Fast tool to convert TTL to NTriples?

database_animal · January 23, 2012, 11:00pm

I'm wondering if there's a really fast and scalable command-line tool to convert TTL files to NTriples -- I'm aware of the Jena command line tools, but I'm sure at least a factor of two could be gained by eliminating the Java tax. One critical feature is that it has to be streaming... It can't load everything into a model and spit them out.

oesxyl · January 23, 2012, 11:00pm

serdi http://drobilla.net/software/serd/ is a streaming tools so doesn't need too much memory and can work with huge input files. Make conversion in both directions turtle to ntriples and ntriples to turtle.

mhgrove · January 23, 2012, 11:00pm

I'm not sure if you consider Java itself taxing, or just using it, but Sesame's RIO parsers & writers are streaming. Writing that conversion program would be a handful lines of code at most, it probably would take you five minutes to write something that'll take the statements reported by the turtle parser and run them out the NTriples writer. If you don't want to use Java, that won't help you, but I'd go with RIO.

bobdc · January 23, 2012, 11:00pm

Try the redland utilities like rapper (http://librdf.org/raptor/). It's written in C and very fast. The Windows version is pretty old, but still does the job, and there are much more up-to-date Linux versions.

Bob

AndyS · January 23, 2012, 11:00pm

In Jena RIOT, N-Triples is faster to parse than Turtle (a lot of system find related effects, not just Java ones - despite more bytes, the effect of sitting in tight loop outweighs the byte count because of stream I/O). Note that RIOT parses need enabling if you just use Jena core code, no ARQ etc, then they may not wired in. There are command line tools which stream (modulo bNode labels, which is a language design issue) from Turtle to N-Triples. Validation can be added with --validate (e.g. checks lexical forms of XSD literals - this, unsurprisingly, slows parsing down).

A good practice is to always parse new data to N-Triples with as much checking as possible, then store compressed N-triples (expect x8-x10 compression).
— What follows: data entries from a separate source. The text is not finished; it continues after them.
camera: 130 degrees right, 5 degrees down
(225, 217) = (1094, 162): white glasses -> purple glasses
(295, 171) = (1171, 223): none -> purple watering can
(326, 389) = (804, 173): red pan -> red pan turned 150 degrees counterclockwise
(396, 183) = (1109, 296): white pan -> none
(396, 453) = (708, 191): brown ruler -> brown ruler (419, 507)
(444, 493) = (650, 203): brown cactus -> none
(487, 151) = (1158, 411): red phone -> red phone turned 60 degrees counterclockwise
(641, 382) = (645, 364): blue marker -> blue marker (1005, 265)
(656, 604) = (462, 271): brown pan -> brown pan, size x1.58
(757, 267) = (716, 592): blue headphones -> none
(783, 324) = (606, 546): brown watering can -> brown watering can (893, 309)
RIOT reads from gzip files.

RobVesse · January 23, 2012, 11:00pm

There is rdf2rdf which wraps the Sesame RIO parsers and writers but I know from experience within our company that they do still use a lot of memory over time for very large data, this may be an artifact of the data (lots of BNodes) but in our experience RIO only scales so far.
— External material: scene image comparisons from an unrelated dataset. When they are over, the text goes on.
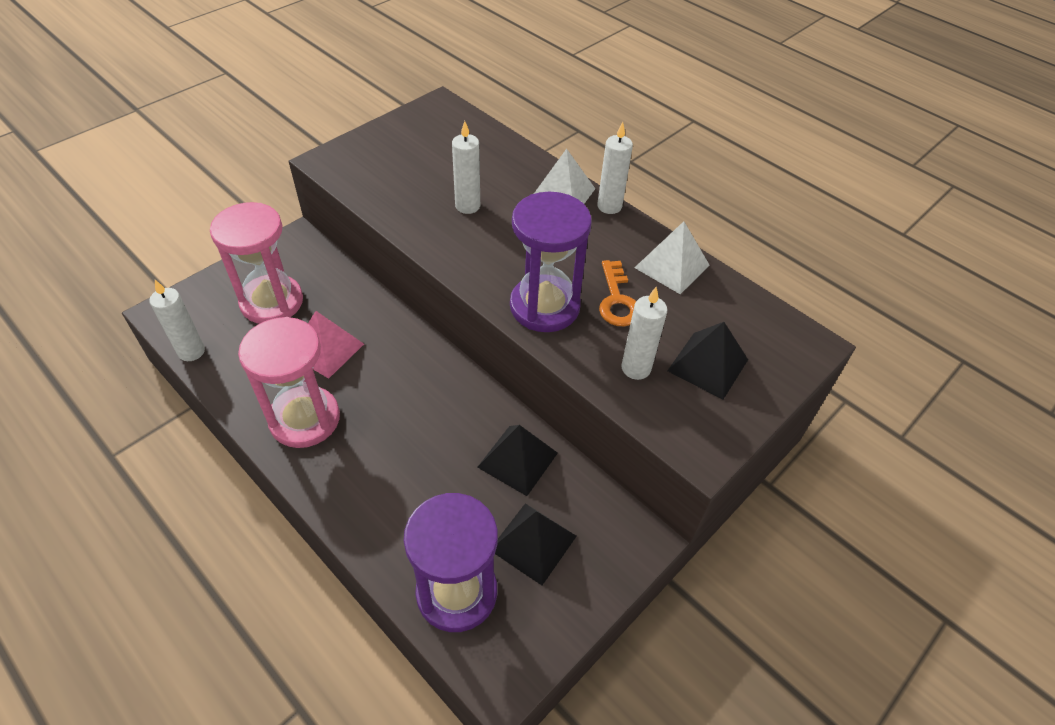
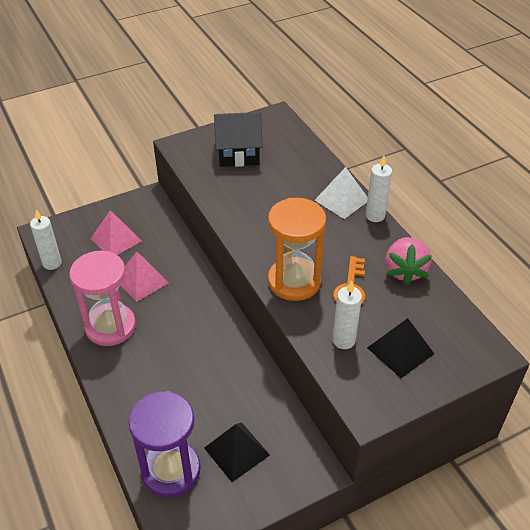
camera: 20 degrees right, 5 degrees down
(272, 302) = (116, 239): pink hourglass -> pink pyramid
(410, 158) = (238, 153): none -> black house
(467, 206) = (267, 196): white candle -> none
(517, 459) = (247, 390): black pyramid -> none
(544, 306) = (294, 281): purple hourglass -> orange hourglass
(671, 266) = (404, 271): white pyramid -> pink strawberry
We've had decent success with RIOT (from the Jena ARQ package) and that's probably our go to tool for conversion

My own toolkit has a command line conversion tool though it's nowhere as performant as Sesame RIO or Jena RIOT in the released version at least - certainly it struggles on large data (millions of triples) and the current version does have a bug where BNode IDs may not be correctly written in NTriples when converting from some formats.